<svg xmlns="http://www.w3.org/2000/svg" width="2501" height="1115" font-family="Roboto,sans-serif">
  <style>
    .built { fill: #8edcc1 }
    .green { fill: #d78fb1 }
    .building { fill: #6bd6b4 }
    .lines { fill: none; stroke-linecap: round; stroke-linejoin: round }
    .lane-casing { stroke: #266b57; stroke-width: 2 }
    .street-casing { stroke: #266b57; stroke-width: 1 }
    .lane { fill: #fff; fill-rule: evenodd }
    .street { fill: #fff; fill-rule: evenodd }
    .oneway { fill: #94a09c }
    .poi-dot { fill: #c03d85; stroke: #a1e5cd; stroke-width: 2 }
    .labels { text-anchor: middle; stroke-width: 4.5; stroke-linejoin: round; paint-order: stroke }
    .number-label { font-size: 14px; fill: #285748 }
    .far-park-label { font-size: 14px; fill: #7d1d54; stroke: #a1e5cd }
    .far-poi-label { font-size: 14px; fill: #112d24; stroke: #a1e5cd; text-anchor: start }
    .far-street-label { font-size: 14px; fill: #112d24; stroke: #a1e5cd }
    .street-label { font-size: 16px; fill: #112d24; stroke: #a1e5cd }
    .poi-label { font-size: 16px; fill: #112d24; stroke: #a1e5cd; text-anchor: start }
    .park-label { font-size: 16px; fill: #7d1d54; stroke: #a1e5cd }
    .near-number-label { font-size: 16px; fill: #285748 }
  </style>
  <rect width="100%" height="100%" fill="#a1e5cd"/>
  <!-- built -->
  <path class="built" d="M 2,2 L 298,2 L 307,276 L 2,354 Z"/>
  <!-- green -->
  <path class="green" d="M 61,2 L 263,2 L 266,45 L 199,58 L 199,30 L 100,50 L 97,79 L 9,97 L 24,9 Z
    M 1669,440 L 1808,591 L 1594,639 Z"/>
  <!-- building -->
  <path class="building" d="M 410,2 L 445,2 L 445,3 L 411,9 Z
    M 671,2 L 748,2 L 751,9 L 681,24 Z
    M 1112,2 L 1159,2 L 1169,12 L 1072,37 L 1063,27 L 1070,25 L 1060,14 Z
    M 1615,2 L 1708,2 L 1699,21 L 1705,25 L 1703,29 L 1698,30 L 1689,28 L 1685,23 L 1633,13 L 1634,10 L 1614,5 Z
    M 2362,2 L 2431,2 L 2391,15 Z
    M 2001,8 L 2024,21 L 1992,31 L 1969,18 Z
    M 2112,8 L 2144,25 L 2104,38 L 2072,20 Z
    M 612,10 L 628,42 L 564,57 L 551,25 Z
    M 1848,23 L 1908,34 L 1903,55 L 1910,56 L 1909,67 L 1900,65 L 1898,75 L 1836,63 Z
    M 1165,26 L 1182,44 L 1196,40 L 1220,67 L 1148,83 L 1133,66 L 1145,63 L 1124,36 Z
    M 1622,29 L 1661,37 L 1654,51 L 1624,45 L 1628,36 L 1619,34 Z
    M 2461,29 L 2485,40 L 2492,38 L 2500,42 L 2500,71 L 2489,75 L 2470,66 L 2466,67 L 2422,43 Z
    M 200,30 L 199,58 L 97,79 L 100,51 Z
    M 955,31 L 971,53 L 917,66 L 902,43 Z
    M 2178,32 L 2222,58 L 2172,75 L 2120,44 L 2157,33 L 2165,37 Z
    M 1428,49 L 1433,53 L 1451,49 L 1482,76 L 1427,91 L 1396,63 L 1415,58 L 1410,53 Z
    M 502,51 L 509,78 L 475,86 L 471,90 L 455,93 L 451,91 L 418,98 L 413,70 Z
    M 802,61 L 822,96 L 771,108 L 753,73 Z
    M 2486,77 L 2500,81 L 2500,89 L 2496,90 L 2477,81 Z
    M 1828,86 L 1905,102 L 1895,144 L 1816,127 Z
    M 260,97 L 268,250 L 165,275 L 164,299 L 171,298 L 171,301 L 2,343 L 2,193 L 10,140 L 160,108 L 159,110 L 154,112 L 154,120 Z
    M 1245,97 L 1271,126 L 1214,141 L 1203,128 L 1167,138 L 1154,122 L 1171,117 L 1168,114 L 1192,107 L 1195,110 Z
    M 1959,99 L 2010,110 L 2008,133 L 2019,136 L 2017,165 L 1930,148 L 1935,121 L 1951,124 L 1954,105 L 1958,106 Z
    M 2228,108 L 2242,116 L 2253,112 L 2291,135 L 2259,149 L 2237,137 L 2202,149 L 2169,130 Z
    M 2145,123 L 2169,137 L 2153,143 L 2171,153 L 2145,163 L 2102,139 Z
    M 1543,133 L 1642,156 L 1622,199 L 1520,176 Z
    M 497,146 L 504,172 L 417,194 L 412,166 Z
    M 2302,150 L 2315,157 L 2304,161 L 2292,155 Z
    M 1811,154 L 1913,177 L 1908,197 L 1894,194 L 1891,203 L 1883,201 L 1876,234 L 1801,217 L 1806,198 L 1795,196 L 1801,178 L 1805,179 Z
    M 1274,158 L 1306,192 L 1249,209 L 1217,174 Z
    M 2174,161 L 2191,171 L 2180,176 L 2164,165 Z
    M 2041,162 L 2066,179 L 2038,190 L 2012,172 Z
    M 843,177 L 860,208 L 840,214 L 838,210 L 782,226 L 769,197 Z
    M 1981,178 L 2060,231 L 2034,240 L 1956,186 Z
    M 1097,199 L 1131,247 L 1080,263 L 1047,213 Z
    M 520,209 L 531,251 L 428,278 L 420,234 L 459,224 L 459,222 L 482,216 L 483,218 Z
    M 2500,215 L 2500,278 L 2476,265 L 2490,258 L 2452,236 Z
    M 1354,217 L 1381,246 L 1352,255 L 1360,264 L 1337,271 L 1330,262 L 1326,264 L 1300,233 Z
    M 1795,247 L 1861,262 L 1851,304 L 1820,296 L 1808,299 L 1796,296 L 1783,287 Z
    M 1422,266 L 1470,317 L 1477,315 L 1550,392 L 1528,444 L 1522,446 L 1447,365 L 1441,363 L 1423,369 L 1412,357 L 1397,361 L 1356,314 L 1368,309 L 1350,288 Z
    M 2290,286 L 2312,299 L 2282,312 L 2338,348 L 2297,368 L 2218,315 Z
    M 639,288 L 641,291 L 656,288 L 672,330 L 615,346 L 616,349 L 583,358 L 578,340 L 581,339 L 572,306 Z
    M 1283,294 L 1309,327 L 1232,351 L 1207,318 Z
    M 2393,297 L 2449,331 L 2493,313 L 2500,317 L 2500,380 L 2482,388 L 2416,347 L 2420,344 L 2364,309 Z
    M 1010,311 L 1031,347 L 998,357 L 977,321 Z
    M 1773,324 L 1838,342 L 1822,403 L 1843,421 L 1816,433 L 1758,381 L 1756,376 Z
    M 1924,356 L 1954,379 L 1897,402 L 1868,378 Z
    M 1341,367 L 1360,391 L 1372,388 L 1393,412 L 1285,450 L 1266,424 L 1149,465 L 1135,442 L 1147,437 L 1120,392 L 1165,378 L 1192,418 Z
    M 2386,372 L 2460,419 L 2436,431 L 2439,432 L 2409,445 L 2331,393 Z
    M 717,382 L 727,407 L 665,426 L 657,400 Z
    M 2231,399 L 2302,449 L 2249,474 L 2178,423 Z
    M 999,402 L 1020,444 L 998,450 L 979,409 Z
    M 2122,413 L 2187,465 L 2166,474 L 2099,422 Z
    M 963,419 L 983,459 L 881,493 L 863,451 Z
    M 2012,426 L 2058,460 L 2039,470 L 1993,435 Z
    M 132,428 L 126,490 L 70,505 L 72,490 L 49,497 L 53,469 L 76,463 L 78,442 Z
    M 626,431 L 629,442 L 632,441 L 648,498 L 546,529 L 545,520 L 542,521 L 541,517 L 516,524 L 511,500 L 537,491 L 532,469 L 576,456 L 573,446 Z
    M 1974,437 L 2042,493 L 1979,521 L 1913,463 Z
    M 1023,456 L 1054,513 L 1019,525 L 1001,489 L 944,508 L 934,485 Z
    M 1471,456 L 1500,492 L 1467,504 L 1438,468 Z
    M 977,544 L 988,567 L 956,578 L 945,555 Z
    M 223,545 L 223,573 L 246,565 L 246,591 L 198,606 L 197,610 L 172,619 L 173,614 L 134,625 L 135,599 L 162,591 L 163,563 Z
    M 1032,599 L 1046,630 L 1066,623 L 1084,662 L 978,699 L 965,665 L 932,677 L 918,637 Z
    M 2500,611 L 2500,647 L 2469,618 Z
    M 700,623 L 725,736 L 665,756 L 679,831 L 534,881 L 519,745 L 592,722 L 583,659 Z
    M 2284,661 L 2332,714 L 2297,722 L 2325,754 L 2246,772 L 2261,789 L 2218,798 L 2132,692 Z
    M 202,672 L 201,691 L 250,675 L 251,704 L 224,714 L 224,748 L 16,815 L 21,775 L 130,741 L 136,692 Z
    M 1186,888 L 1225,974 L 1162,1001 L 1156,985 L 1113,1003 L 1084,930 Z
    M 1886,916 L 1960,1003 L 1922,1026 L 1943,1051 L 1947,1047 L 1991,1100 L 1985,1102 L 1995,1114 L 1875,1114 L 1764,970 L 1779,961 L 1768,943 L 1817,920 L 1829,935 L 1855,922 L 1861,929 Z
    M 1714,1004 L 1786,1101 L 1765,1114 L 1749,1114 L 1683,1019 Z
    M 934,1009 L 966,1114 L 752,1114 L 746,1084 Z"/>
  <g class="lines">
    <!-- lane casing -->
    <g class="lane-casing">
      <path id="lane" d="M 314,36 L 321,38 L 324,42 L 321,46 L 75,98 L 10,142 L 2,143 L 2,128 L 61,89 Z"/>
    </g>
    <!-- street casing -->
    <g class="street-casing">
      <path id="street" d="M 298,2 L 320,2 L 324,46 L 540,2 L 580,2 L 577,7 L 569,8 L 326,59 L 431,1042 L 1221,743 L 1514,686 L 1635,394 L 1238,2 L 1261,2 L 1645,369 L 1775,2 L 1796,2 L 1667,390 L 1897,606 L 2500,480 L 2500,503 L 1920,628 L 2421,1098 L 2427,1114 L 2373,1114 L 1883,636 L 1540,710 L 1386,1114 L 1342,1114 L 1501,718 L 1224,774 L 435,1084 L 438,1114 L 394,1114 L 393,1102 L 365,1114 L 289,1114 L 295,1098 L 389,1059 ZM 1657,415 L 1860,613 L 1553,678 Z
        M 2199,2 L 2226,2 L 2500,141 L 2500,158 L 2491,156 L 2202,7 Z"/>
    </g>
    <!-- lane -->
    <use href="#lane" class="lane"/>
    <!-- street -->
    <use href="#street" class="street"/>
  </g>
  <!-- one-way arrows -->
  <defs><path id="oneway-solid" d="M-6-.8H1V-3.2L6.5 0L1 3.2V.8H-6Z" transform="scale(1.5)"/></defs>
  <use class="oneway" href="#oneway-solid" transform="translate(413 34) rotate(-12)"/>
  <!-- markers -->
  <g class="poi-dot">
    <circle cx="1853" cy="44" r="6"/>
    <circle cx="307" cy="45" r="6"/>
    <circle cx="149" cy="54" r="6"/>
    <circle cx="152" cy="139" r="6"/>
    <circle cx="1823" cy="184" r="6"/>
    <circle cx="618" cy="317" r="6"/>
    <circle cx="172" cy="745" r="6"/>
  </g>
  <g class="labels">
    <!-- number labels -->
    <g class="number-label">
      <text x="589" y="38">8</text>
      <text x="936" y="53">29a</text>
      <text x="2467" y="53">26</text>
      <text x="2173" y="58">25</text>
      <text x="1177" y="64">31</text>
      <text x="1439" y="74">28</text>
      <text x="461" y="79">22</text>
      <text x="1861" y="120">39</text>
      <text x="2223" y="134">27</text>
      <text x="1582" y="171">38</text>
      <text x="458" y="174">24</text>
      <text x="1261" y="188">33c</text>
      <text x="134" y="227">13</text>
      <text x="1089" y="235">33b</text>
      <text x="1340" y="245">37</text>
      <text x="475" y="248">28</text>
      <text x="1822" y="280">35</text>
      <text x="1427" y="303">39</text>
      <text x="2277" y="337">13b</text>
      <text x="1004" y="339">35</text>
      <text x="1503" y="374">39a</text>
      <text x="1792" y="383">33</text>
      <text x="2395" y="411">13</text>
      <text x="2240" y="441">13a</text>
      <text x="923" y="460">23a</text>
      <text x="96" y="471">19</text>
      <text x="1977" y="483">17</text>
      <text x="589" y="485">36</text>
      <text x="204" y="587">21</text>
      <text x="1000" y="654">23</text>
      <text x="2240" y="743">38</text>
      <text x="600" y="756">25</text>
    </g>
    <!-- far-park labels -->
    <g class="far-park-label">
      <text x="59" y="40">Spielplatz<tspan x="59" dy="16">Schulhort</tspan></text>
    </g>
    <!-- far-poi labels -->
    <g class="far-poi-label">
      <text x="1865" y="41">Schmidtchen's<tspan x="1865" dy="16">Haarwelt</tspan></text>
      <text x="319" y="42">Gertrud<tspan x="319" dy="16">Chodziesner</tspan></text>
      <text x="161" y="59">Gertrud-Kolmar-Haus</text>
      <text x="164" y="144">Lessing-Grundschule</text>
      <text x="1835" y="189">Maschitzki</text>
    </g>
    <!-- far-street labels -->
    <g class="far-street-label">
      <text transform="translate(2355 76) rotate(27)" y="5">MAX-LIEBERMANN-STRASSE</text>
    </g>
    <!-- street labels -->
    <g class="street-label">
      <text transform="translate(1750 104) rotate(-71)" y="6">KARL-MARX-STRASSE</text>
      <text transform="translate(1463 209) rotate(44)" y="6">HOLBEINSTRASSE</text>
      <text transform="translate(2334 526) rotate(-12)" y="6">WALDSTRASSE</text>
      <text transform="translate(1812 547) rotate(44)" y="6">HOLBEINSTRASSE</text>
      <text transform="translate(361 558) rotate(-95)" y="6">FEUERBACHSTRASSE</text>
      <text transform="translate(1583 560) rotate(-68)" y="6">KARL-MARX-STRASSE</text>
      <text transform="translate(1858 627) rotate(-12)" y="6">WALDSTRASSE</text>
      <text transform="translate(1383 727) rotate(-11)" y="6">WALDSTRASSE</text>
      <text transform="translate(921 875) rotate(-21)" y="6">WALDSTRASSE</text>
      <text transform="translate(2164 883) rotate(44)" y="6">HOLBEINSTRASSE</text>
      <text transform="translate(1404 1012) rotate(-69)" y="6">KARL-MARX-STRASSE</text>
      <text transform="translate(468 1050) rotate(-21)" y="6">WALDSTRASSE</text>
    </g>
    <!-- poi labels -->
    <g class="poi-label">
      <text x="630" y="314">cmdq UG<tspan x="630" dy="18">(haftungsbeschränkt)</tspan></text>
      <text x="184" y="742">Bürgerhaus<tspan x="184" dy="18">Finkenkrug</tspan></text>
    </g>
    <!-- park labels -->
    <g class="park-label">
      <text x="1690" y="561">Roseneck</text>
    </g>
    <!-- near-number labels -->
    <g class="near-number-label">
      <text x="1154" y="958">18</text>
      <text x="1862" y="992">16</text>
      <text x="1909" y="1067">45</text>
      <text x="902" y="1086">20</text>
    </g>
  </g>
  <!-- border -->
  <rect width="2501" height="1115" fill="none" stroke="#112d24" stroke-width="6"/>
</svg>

•••

» **TASK PROMPT**
Determine the number of lines in the data that include the string "oneway". Only that number belongs in the answer.

» **YOUR RESPONSE**
3